**Task prompt**
Write each line exactly as it stands, from the line containing "URL that identifies" through the end of the data.

**The data**

==============================

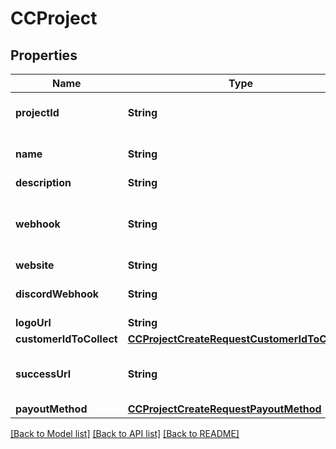 # CCProject

## Properties
Name | Type | Description | Notes
------------ | ------------- | ------------- | -------------
**projectId** | **String** | The ID of the project. This is auto-generated upon project creation and cannot currently be changed.  | 
**name** | **String** | The name of the project. This is shown to your users and should identify your company or organization.  | 
**description** | **String** | The description of your project / company.  | [optional] 
**webhook** | **String** | A URL that identifies where we should make an API request to notify you of a new payment (e.g., api.myproject.com/crypto_payments/webhook). Learn more [here](#tag/CC-Webhook/operation/getCCWebhook).  | [optional] 
**website** | **String** | The website of your project / company.  | [optional] 
**discordWebhook** | **String** | A Discord webhook. We will send a message to this channel to notify of payment. Learn more [here]().  | [optional] 
**logoUrl** | **String** | A URL of your logo.  | [optional] 
**customerIdToCollect** | [**CCProjectCreateRequestCustomerIdToCollect**](CCProjectCreateRequestCustomerIdToCollect.md) |  | [optional] 
**successUrl** | **String** | Where to redirect customers after payment. If not supplied, customers will be redirected to checkout.blockchainapi.com/me to view their subscriptions.  | [optional] 
**payoutMethod** | [**CCProjectCreateRequestPayoutMethod**](CCProjectCreateRequestPayoutMethod.md) |  | [optional] 

[[Back to Model list]](../README.md#documentation-for-models) [[Back to API list]](../README.md#documentation-for-api-endpoints) [[Back to README]](../README.md)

==============================

**Result of the task**
**webhook** | **String** | A URL that identifies where we should make an API request to notify you of a new payment (e.g., api.myproject.com/crypto_payments/webhook). Learn more [here](#tag/CC-Webhook/operation/getCCWebhook).  | [optional] 
**website** | **String** | The website of your project / company.  | [optional] 
**discordWebhook** | **String** | A Discord webhook. We will send a message to this channel to notify of payment. Learn more [here]().  | [optional] 
**logoUrl** | **String** | A URL of your logo.  | [optional] 
**customerIdToCollect** | [**CCProjectCreateRequestCustomerIdToCollect**](CCProjectCreateRequestCustomerIdToCollect.md) |  | [optional] 
**successUrl** | **String** | Where to redirect customers after payment. If not supplied, customers will be redirected to checkout.blockchainapi.com/me to view their subscriptions.  | [optional] 
**payoutMethod** | [**CCProjectCreateRequestPayoutMethod**](CCProjectCreateRequestPayoutMethod.md) |  | [optional] 

[[Back to Model list]](../README.md#documentation-for-models) [[Back to API list]](../README.md#documentation-for-api-endpoints) [[Back to README]](../README.md)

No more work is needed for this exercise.